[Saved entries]
== Segment start ==

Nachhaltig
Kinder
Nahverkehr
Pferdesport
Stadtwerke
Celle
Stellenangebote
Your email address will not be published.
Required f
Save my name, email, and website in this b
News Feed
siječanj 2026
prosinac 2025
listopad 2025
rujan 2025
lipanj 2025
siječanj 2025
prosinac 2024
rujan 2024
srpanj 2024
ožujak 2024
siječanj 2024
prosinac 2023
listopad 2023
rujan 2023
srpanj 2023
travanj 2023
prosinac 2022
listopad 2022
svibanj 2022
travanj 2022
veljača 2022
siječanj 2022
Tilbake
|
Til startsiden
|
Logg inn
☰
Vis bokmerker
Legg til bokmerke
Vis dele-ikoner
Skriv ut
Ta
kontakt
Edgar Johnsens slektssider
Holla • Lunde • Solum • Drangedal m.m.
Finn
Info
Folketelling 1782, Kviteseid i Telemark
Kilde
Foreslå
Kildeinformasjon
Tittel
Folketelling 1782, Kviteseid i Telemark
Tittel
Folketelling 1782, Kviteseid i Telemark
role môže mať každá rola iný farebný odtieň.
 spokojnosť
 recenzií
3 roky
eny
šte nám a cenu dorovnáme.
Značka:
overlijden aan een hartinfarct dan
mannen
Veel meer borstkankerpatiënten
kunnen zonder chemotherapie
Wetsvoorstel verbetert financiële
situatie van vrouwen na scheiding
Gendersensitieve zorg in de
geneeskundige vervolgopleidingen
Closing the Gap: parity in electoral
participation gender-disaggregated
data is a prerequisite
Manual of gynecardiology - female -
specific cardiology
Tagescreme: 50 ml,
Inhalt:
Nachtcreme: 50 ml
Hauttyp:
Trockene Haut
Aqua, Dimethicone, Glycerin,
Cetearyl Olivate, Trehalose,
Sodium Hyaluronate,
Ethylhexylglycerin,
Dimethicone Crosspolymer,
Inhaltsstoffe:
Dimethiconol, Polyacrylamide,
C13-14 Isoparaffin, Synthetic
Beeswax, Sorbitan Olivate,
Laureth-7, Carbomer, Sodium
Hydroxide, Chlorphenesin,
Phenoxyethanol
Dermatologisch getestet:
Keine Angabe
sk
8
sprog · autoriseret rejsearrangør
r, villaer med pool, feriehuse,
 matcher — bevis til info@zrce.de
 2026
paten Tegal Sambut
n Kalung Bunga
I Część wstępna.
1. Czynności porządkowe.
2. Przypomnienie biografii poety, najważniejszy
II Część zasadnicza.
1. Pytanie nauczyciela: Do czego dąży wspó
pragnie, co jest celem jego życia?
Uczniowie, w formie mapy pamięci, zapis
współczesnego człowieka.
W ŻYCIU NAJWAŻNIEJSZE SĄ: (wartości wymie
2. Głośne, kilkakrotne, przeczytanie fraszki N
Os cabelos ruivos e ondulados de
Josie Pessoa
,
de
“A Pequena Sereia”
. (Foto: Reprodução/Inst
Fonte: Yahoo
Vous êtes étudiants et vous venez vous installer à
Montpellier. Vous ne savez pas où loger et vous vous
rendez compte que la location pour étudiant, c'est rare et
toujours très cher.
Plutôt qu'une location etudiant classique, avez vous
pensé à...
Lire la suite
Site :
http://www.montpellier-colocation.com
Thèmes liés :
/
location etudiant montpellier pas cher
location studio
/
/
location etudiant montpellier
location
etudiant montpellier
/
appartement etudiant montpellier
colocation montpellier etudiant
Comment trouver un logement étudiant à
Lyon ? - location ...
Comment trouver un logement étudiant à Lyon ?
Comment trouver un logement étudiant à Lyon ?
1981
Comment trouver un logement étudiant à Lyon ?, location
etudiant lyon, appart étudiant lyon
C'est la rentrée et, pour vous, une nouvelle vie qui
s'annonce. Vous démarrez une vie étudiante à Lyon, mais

== Segment end ==
== Segment start ==

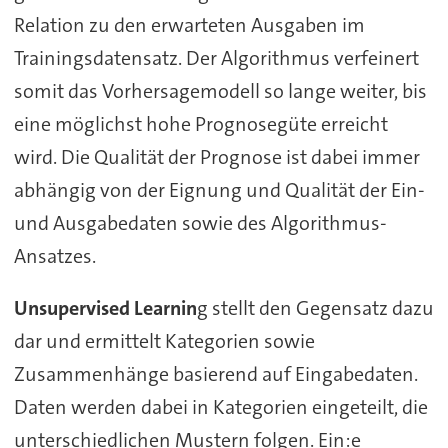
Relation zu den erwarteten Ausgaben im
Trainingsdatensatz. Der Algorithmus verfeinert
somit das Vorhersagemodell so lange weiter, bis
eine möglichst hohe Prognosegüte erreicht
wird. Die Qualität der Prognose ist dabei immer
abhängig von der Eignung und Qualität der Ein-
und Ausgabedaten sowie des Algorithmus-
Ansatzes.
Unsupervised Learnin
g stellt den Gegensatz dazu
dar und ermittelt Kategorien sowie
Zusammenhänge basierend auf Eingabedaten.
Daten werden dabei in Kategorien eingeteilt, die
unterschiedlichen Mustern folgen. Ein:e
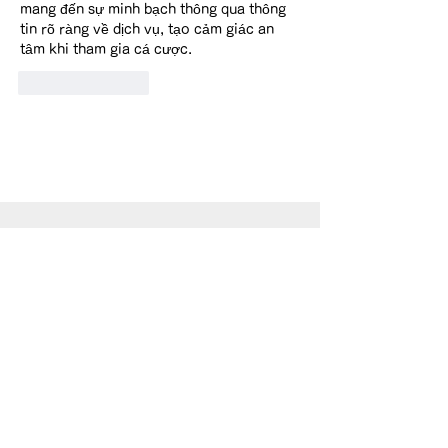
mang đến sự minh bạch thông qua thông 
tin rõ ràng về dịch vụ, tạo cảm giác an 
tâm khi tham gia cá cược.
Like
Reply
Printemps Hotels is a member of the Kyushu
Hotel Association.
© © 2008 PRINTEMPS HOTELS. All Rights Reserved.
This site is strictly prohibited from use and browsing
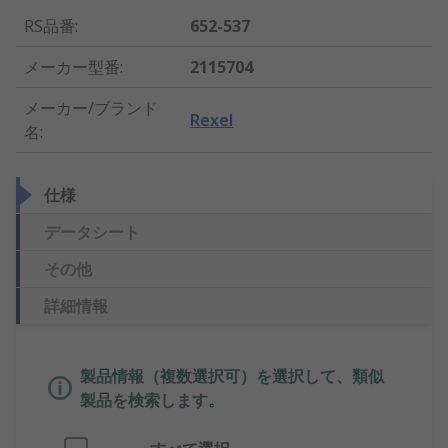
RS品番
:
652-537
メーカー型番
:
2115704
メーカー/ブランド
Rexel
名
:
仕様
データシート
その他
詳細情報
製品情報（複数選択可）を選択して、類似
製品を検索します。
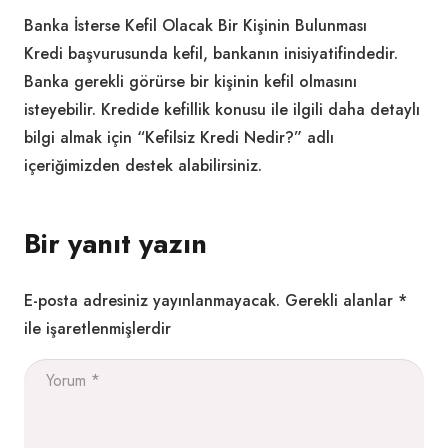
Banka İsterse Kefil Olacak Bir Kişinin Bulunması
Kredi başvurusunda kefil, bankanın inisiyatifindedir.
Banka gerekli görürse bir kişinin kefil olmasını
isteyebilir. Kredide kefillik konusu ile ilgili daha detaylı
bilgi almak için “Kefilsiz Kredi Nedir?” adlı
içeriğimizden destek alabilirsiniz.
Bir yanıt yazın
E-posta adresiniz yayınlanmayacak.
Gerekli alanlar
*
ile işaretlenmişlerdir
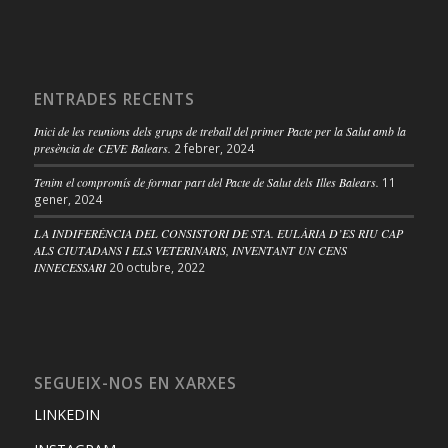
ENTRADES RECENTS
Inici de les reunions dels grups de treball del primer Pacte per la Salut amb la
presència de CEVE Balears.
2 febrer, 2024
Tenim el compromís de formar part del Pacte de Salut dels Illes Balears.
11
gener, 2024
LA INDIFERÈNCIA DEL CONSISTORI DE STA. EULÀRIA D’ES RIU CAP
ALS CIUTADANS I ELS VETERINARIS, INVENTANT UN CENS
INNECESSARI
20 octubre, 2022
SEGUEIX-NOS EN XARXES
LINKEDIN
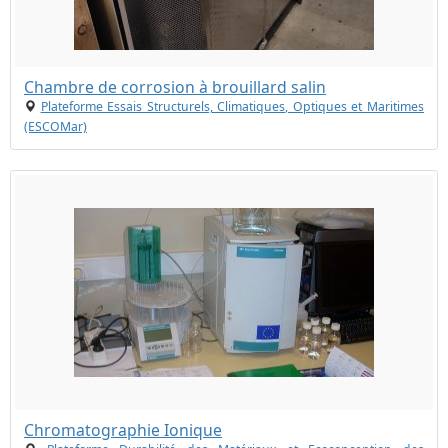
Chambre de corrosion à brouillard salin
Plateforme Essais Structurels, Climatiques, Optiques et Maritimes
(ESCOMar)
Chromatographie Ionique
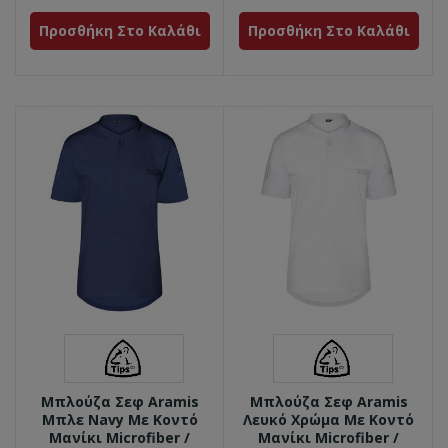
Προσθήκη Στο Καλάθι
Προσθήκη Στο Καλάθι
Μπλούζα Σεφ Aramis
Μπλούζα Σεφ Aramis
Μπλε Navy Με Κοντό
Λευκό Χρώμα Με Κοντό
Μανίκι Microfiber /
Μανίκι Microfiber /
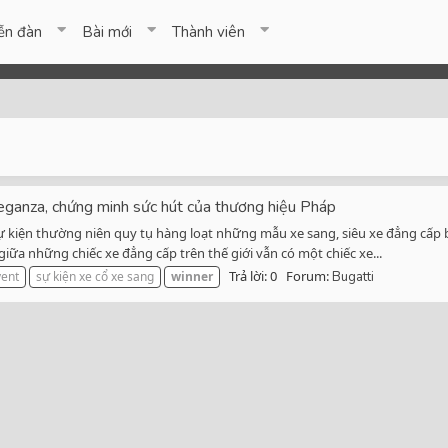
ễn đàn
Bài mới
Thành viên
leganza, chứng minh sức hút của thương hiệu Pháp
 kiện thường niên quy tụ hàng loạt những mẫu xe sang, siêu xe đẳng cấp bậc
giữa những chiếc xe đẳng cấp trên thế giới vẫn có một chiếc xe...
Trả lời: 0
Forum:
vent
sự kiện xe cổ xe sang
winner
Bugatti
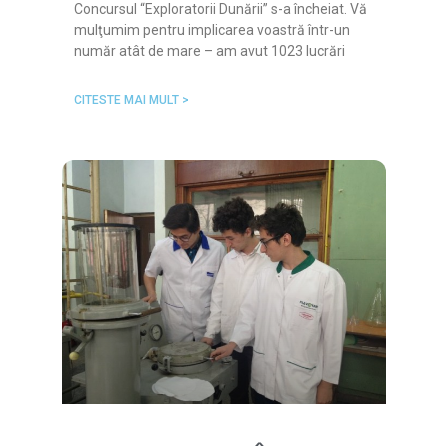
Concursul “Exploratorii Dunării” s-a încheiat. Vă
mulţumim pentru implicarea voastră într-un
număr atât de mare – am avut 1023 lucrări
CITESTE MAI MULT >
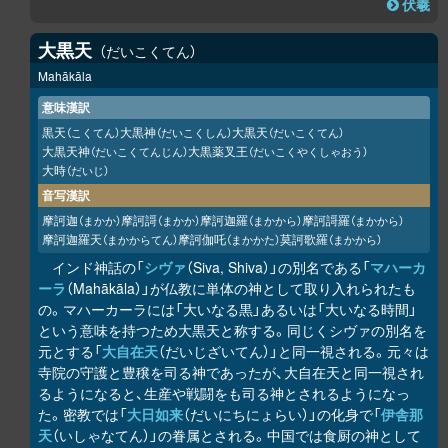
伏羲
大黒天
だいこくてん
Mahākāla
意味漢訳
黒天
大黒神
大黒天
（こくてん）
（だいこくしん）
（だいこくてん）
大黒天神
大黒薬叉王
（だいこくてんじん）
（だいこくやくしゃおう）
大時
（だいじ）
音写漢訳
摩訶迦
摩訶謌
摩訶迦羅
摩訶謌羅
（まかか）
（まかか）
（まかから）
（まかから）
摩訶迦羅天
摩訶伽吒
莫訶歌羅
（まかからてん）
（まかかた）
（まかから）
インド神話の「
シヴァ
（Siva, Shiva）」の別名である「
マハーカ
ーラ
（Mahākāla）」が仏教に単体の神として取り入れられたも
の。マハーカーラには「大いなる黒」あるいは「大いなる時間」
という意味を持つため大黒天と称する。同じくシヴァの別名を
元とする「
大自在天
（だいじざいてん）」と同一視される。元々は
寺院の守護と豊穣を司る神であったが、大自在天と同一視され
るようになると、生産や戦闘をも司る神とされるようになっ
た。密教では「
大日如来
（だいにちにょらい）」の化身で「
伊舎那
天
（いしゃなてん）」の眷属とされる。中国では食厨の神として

== Segment end ==
== Segment start ==

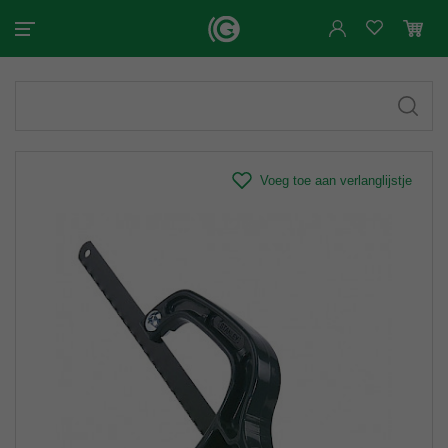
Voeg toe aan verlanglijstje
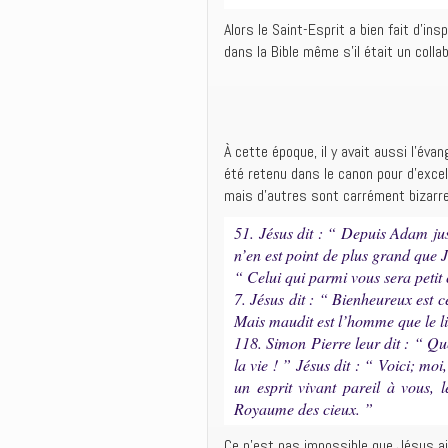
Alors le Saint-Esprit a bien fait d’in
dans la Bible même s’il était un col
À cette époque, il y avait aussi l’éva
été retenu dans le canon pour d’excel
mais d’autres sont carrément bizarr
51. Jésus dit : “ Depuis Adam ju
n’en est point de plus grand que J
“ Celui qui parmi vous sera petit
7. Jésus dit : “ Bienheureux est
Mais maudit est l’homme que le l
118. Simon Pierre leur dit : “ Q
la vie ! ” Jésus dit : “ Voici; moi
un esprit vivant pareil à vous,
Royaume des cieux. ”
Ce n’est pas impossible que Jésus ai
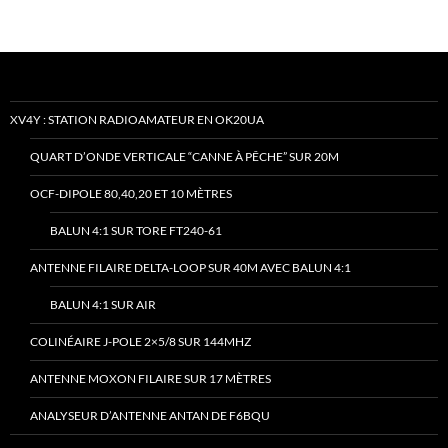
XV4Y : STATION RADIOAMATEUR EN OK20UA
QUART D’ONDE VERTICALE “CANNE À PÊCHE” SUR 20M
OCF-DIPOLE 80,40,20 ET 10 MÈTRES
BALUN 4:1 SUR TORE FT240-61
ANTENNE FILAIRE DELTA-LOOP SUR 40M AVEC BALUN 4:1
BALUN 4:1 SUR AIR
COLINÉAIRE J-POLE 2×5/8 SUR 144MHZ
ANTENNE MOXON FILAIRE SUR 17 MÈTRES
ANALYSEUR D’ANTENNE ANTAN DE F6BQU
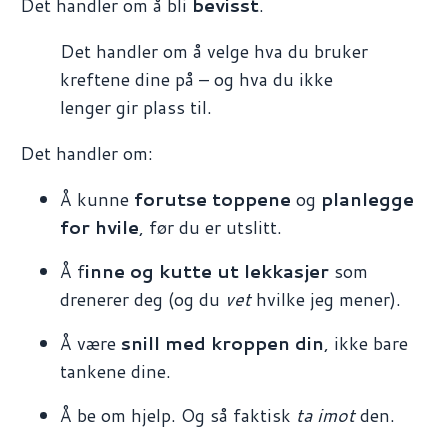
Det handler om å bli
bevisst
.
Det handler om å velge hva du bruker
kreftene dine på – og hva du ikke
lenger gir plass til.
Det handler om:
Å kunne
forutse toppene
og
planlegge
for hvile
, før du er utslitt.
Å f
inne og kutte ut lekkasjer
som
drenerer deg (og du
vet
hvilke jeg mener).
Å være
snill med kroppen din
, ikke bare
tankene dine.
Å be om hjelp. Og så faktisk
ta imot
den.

== Segment end ==

→ **Task to complete**
What is asked for is an exact copy of the lines above from the one containing "Edgar Johnsens slektssider" through the one containing "n Kalung Bunga", and only those.

→ **Task response**
Edgar Johnsens slektssider
Holla • Lunde • Solum • Drangedal m.m.
Finn
Info
Folketelling 1782, Kviteseid i Telemark
Kilde
Foreslå
Kildeinformasjon
Tittel
Folketelling 1782, Kviteseid i Telemark
Tittel
Folketelling 1782, Kviteseid i Telemark
role môže mať každá rola iný farebný odtieň.
 spokojnosť
 recenzií
3 roky
eny
šte nám a cenu dorovnáme.
Značka:
overlijden aan een hartinfarct dan
mannen
Veel meer borstkankerpatiënten
kunnen zonder chemotherapie
Wetsvoorstel verbetert financiële
situatie van vrouwen na scheiding
Gendersensitieve zorg in de
geneeskundige vervolgopleidingen
Closing the Gap: parity in electoral
participation gender-disaggregated
data is a prerequisite
Manual of gynecardiology - female -
specific cardiology
Tagescreme: 50 ml,
Inhalt:
Nachtcreme: 50 ml
Hauttyp:
Trockene Haut
Aqua, Dimethicone, Glycerin,
Cetearyl Olivate, Trehalose,
Sodium Hyaluronate,
Ethylhexylglycerin,
Dimethicone Crosspolymer,
Inhaltsstoffe:
Dimethiconol, Polyacrylamide,
C13-14 Isoparaffin, Synthetic
Beeswax, Sorbitan Olivate,
Laureth-7, Carbomer, Sodium
Hydroxide, Chlorphenesin,
Phenoxyethanol
Dermatologisch getestet:
Keine Angabe
sk
8
sprog · autoriseret rejsearrangør
r, villaer med pool, feriehuse,
 matcher — bevis til info@zrce.de
 2026
paten Tegal Sambut
n Kalung Bunga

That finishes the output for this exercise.